**What is needed:** Using the abstract on atomic force microscopy for collagen-based nanobiomaterials, explain in one to three sentences why collagen nanobiomaterials such as collagen thin films draw so much interest.

**Source extract:**
──────

Atomic Force Microscopy for Collagen-Based Nanobiomaterials

Cancer Biophysics Laboratory, Department of Mechanical and Manufacturing Engineering, Faculty of Engineering, University of Cyprus, Nicosia 1678, Cyprus

Correspondence should be addressed to Andreas Stylianou; rg.autn.liam@dnailyts

Received 1 August 2016; Revised 28 November 2016; Accepted 23 January 2017; Published 15 February 2017

Academic Editor: Ilaria Armentano

Copyright © 2017 Andreas Stylianou. This is an open access article distributed under the Creative Commons Attribution License, which permits unrestricted use, distribution, and reproduction in any medium, provided the original work is properly cited.


Novel nanobiomaterials are increasingly gaining ground in bioengineering research. Among the numerous biomaterials, collagen-nanobiomaterials, such as collagen thin films, are of great interest since they present a wide range of applications in the fields of biomaterials, tissue engineering, and biomedicine. Collagen type I is the most abundant protein within extracellular matrix and, due to its unique characteristics, is widely used as biomaterial. A thorough characterization of the structure and properties of nanomaterials can be achieved by Atomic Force Microscopy (AFM). AFM is a very powerful tool which can be used to obtain qualitative or quantitative information without destroying the collagen fibrillar structure. This mini review covers issues related to the use of AFM for studying the structure and mechanical properties of collagen-based nanobiomaterials, collagen-substrate interactions during the formation of collagen thin films, collagen-cells interactions, and the collagen-optical radiation interactions.

──────

**Data listing:**
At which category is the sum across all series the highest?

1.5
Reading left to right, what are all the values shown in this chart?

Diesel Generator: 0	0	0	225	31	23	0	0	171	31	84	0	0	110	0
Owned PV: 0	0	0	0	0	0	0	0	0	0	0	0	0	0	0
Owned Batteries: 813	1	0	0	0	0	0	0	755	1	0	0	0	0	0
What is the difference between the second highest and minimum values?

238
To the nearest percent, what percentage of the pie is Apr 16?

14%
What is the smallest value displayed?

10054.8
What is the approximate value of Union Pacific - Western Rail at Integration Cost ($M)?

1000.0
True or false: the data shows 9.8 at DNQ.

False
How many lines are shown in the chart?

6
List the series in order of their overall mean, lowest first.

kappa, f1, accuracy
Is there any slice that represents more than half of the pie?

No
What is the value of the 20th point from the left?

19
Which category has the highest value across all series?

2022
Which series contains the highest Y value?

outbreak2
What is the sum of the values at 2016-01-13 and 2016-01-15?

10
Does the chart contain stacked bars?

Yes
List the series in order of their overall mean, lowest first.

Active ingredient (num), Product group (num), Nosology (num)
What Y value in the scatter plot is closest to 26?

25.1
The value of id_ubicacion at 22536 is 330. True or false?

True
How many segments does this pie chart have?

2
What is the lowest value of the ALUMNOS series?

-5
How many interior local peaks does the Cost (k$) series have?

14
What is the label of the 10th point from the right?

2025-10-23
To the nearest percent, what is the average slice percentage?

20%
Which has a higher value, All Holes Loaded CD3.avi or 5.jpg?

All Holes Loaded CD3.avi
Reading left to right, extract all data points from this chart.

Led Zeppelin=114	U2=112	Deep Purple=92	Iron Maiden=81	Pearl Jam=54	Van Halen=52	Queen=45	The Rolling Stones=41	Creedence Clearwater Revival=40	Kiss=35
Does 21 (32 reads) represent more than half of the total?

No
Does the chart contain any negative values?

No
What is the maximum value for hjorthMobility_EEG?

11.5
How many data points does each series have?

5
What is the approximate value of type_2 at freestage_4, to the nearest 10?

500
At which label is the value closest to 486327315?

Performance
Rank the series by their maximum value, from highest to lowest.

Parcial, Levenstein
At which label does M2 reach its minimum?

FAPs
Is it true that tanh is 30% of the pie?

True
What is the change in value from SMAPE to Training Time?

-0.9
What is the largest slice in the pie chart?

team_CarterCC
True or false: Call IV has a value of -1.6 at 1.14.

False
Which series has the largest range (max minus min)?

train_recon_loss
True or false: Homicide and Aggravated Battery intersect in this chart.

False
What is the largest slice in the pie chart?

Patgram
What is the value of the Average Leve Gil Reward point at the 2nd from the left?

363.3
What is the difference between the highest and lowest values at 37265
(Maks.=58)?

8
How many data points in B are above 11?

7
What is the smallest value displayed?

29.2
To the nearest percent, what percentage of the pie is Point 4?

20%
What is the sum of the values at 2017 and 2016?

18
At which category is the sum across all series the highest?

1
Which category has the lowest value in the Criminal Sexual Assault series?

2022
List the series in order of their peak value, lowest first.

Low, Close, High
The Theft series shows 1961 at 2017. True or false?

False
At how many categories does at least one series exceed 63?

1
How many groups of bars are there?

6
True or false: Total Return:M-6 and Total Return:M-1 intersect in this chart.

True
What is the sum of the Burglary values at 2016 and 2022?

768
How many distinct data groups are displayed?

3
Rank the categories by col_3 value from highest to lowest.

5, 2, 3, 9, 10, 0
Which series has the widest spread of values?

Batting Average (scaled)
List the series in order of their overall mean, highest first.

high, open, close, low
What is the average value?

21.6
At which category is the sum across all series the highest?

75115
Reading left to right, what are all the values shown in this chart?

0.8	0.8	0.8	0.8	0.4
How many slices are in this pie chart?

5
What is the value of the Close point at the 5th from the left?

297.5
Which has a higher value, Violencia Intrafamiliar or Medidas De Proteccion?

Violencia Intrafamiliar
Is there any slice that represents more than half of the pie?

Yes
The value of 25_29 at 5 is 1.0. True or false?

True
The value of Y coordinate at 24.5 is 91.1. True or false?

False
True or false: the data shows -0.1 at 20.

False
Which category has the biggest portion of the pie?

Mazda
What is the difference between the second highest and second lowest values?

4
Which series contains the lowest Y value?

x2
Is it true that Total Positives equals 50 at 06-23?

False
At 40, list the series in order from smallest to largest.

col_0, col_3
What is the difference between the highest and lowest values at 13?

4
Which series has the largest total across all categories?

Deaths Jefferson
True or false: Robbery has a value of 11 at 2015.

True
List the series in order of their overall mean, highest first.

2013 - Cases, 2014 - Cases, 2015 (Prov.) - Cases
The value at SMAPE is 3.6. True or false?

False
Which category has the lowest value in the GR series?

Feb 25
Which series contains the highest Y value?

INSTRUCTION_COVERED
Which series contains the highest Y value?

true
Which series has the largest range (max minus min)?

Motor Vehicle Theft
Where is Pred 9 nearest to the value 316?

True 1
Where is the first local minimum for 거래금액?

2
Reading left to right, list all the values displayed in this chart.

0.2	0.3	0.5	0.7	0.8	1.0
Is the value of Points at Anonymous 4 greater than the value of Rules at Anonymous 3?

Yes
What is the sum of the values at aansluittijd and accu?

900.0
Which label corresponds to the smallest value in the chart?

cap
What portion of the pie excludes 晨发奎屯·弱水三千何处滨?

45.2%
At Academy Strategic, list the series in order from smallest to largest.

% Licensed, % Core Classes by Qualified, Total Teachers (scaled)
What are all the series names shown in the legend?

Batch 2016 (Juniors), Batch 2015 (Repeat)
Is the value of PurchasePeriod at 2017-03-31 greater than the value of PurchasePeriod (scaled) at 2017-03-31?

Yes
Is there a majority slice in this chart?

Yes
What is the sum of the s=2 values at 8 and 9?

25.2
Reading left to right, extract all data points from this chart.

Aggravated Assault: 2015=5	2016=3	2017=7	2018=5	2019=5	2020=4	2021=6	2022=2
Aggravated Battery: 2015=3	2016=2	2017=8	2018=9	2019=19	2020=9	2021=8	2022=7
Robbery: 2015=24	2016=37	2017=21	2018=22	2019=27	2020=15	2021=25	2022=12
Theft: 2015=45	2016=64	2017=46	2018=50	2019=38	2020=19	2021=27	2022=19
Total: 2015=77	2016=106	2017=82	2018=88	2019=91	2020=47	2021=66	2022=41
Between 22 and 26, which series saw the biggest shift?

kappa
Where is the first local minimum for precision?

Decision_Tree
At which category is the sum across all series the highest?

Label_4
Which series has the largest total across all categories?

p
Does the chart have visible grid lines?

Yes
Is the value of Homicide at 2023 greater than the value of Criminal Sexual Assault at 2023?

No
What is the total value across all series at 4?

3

──────

**Result of this exercise:** Collagen nanobiomaterials such as collagen thin films draw great interest because they have a wide range of applications. These applications lie in the fields of biomaterials, tissue engineering, and biomedicine.